My hens are my heroes. They spend all day ‘sorting out’ our garden, warding off any unwanted predators by clucking in a panicky fashion and making themselves taller and even then they manage to produce eggs every day. Many have warned me that this is not going to last. Apparently they will take a break. Good. I am running out of recipes for eggs. However for the moment they deserve every piece of grain and every meal worm that they get.
I bought three kilos of apples to make apple sauce for a recent hog roast party just to be assured that it was all in hand and I needn’t have bothered. So I had big plans with the apples. Crumble, traybake, jams – it was all going to happen. Of course it didn’t. And the pretty crunchy apples turned a bit softer and wrinklier that desired. So I turned to my feathery heroes for help. And created a kebab for them.
It took them a couple of days to consume it but they did it. That reminds me, I have to go out and take the skewer back before one of them (probably White) impales herself on the blunt end.
At the same time as creating my poultry master chef entry, my phone blinked and buzzed and I received a message from my ‘Ugandan son’. He is in his third year of university and far from being an unknown sponsored boy, he is very well known to us (we visit him and other friends every year) and calls us Mum and Dad (and the honorable Freddie!).
Isaac and I have a passion in common – books and more books. I can read anything from the phone book to classics and and seems that he can do exactly the same. The first one I got him was John Steinbeck’s East of Eden and I was chuffed that he liked it. Considering that it took me until my thirties to acquire taste for school recommended literature, Isaac is miles ahead of me. I love that we can meet up or just message on facebook and discuss books that will stay with him for the rest of his life.

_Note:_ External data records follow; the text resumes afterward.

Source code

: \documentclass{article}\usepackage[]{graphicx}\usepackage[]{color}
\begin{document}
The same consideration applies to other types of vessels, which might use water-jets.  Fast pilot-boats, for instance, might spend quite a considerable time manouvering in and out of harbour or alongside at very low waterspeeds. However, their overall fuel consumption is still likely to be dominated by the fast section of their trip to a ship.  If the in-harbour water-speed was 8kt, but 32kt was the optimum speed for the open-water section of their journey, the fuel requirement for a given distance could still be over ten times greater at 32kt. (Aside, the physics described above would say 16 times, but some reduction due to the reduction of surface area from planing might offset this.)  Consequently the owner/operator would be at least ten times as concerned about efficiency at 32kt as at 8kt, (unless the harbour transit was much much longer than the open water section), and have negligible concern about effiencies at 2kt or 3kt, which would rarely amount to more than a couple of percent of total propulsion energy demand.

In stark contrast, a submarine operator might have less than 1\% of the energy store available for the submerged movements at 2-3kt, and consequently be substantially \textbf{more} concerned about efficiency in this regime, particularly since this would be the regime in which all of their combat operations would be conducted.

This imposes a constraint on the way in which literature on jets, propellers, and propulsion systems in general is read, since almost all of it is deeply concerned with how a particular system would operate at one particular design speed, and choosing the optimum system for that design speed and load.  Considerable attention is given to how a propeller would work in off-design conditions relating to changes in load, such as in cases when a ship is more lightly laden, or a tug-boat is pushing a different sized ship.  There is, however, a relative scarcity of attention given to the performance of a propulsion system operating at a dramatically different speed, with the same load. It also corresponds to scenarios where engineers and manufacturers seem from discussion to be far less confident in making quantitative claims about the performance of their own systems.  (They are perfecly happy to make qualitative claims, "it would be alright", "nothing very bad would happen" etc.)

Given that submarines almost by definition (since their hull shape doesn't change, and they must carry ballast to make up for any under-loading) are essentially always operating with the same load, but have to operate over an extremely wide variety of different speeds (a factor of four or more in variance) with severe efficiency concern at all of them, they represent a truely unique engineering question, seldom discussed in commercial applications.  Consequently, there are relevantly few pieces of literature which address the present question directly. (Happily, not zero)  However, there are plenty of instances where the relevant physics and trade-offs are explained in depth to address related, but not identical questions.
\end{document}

We are going to see him again this autumn and so in preparation for our visit he has texted me the books he wants me to bring him (the very few bookshops in Uganda and extortionately expensive and an orphan without job simply cannot afford the books). As I said to him – literature is one thing that I like spending money on.
My order arrived today – One hundred years of solitude, Oxford school dictionary and The odyssey.
Is the chicken with the apples called Donna?